BETHLEHEM (Ma’an) -- The international Quartet of Middle East negotiators must take immediate action to stop 13 Palestinian villages from being destroyed and evacuated in south Hebron, a group of 30 international organizations said Friday.
The rare appeal comes after several development agencies received demolition or stop work orders for aid projects in the area.
Oxfam said it was given notice by Israeli authorities that it is not permitted to enter the villages to continue its development projects.
The Quartet -- comprising the UN, US, European Union and Russia -- was established in 2002 with a mandate to improve conditions for a peace agreement between Israel and the Palestinians.
Palestinian leaders have increasingly questioned its relevance as the Israeli settler population in the occupied West Bank continues to grow, and with no prospect of peace talks on the horizon.

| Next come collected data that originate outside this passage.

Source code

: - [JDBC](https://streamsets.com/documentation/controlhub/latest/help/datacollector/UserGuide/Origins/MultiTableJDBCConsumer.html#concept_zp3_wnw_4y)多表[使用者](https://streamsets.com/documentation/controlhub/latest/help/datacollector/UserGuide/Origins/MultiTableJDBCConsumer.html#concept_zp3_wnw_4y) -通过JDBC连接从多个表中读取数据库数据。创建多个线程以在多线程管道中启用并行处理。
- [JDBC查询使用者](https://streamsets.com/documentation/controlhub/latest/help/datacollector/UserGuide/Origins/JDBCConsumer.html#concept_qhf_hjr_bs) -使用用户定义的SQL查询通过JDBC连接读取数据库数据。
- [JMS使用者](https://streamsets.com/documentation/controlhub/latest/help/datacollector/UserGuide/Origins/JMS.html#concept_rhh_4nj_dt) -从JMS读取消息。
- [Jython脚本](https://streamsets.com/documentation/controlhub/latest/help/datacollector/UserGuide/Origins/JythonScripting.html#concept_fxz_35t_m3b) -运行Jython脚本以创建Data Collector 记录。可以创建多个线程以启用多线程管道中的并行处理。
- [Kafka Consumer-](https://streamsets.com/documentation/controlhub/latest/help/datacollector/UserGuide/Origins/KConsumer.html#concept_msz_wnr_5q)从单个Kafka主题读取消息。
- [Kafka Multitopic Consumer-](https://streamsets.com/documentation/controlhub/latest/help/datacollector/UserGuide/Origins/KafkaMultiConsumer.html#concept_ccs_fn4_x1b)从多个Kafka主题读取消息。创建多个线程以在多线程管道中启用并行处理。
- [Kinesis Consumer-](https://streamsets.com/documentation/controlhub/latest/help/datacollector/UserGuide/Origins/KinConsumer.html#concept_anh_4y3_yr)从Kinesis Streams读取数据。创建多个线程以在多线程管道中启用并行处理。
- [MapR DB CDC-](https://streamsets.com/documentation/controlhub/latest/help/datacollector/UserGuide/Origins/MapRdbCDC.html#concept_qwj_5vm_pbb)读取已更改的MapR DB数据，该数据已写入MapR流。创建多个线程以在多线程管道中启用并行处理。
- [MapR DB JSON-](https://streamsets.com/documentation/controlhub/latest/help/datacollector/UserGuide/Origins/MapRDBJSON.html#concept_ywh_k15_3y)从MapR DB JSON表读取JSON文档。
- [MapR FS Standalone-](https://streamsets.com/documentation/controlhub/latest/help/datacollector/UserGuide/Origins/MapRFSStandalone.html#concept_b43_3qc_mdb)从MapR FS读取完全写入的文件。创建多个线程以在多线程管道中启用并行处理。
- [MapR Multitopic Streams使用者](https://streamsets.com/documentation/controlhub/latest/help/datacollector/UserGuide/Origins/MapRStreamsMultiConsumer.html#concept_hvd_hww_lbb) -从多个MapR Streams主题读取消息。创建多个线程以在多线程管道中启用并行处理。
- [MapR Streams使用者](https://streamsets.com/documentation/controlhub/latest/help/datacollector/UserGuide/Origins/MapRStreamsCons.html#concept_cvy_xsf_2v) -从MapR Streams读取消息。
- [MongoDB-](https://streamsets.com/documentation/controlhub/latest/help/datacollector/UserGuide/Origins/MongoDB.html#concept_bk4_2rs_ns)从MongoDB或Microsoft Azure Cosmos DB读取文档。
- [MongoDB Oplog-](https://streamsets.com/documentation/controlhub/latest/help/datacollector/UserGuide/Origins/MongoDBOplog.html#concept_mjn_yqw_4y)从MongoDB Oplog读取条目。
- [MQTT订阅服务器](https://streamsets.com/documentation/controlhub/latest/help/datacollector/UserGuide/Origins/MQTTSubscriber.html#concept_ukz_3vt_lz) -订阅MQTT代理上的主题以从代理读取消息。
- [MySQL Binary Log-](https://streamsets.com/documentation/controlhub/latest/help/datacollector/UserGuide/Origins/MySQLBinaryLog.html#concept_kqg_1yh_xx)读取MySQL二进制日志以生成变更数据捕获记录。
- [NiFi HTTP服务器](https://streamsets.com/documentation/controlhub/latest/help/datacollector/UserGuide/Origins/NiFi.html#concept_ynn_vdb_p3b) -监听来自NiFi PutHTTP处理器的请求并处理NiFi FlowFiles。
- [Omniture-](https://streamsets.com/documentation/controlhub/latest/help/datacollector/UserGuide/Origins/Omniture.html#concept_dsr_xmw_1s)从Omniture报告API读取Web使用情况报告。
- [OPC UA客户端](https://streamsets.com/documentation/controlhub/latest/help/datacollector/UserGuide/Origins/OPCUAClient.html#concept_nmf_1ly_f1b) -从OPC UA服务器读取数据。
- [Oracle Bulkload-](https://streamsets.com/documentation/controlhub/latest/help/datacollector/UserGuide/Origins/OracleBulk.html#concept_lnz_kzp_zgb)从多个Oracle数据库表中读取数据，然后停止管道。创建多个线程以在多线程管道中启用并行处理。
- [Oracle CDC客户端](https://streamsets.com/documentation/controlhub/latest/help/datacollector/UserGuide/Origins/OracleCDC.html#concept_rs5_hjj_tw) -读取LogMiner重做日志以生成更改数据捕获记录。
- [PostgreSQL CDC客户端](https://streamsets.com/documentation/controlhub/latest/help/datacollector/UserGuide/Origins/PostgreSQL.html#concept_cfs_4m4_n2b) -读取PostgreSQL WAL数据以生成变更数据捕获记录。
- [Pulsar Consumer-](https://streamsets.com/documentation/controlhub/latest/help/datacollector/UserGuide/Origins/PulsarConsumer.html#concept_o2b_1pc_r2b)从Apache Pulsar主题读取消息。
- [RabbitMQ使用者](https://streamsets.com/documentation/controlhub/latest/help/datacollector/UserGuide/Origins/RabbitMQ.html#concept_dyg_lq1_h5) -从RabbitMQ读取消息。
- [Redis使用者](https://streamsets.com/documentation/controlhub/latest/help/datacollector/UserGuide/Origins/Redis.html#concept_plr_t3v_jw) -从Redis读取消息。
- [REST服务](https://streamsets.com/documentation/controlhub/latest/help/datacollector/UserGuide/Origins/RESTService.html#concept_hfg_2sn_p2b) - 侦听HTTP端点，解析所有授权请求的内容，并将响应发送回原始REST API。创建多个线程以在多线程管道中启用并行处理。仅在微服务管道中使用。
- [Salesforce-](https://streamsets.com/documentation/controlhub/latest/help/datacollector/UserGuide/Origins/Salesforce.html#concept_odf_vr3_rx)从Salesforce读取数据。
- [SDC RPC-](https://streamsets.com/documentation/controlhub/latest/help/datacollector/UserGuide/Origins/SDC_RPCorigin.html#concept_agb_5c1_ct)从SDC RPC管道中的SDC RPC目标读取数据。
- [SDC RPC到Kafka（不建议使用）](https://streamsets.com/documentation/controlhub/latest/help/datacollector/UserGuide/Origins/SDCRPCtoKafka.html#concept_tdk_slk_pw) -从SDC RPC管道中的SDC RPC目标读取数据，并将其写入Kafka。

The coalition of aid and rights groups urged the negotiators to take concrete measures to press Israel to abide by international law when it meets in New York on Monday.
“The Quartet has issued 39 statements condemning the government of Israel’s violations of international law, yet the number of people displaced by unlawful demolition of Palestinian homes continues to increase at an unprecedented rate,” Country Director of Oxfam Nishant Pandey said.
The group notes that the demolitions have risen from a monthly average of 23 in 2009, to 64 in 2012.
Israeli military authorities announced in July they will evacuate eight Hebron villages in order to make space for a military firing zone, a measure which will leave 1,650 people homeless.
The aid groups say that five other neighboring villages are at risk of displacement as Israel has handed demolition orders to many of their homes.
Israeli firing zones take up around 18 percent of the West Bank, where 5,000 Palestinians live in 38 villages.
In total, Israel exercises full civil and security control over 60 percent of the West Bank. Israel says it only demolishes structures that are built illegally, while rights advocates say it is almost impossible for Palestinians to secure Israeli permits for even the most basic of structures.
International law experts say that under the Fourth Geneva Convention Israel must provide for the needs of the occupied Palestinian population, and are prohibited from demolishing any structure that has a civilian purpose.
The Israeli government holds the view that the West Bank is not under occupation, but has the status of "disputed territory", which limits the applicability of the provisions of international humanitarian law.
But after 62 European-funded development projects demolished by Israeli authorities in 2011, the aid groups are calling for leadership from the Quartet of negotiators.
"It’s time for the Quartet to stop the euphemisms: Israel's demolitions of Palestinian homes and other structures without military necessity violate its obligations as an occupying power,” Human Rights Watch Middle East director Sarah Leah Whitson said.